__PAGE TEXT__:
╔══

Macdonald, Ross (Pseudonym of Kenneth Millar) 1915–
An American detective story writer in the tradition of Raymond Chandler, Macdonald is the creator of Lew Archer and the author of such best-selling novels as The Goodbye Look, The Underground Man, and The Moving Target. He has also written under the pseudonym of John Ross Macdonald. (See also CLC, Vols. 1, 2, 3, and Contemporary Authors, Vols. 9-12, rev. ed.)
In Ross Macdonald's novels, the past is always falling in on top of the present. Lew Archer, a wise, tired, divorced and lonely private eye, is hired to investigate a theft or a kidnapping or the disappearance of a child, and immediately, as if released by Archer's appearance on the scene, murky old cats begin to leap out of poorly sealed bags. Archer uncovers guilt wherever he goes, and his job, once the cats are all out and howling, is to put them together into a theory, to tie the past to the present, and to catch the whole case in what Macdonald calls, in an early novel, "the final amber." In Macdonald's new book, "The Blue Hammer," Archer tracks the past more obsessively than ever, and the result is the best work Macdonald has done in a number of years….

╚══

__RECORDED INFORMATION__:
╔══

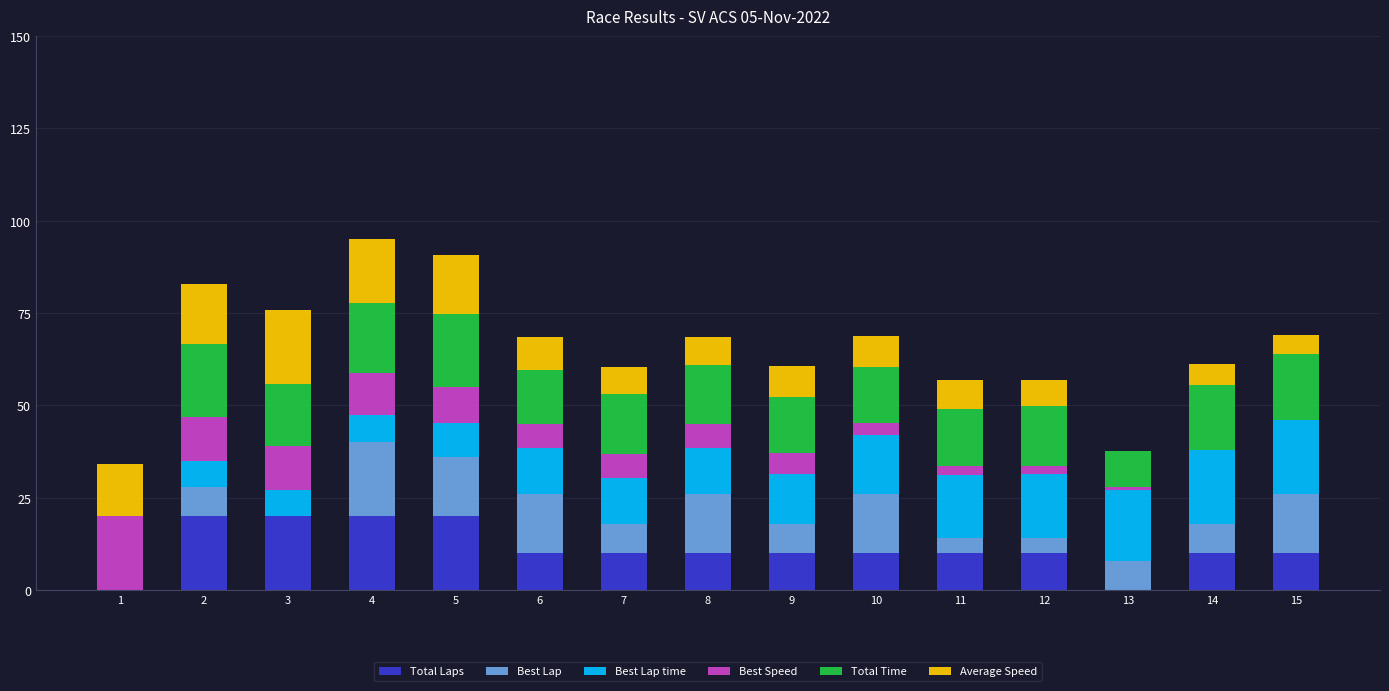

What is the sum of all Total Laps values?

170.0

╚══

__REQUEST 1__:
According to the Ross Macdonald entry, what makes "The Blue Hammer" the best work Macdonald has done in a number of years? Answer in one to three sentences.
__REQUEST 2__:
Repeat the stretch of the Ross Macdonald entry from "Macdonald, Ross (Pseudonym" through "9-12, rev. ed.)".

__EXPECTED OUTPUT 1__:
In "The Blue Hammer," Archer tracks the past more obsessively than ever. The entry says this is what makes the book Macdonald's best work in a number of years.

__EXPECTED OUTPUT 2__:
Macdonald, Ross (Pseudonym of Kenneth Millar) 1915–
An American detective story writer in the tradition of Raymond Chandler, Macdonald is the creator of Lew Archer and the author of such best-selling novels as The Goodbye Look, The Underground Man, and The Moving Target. He has also written under the pseudonym of John Ross Macdonald. (See also CLC, Vols. 1, 2, 3, and Contemporary Authors, Vols. 9-12, rev. ed.)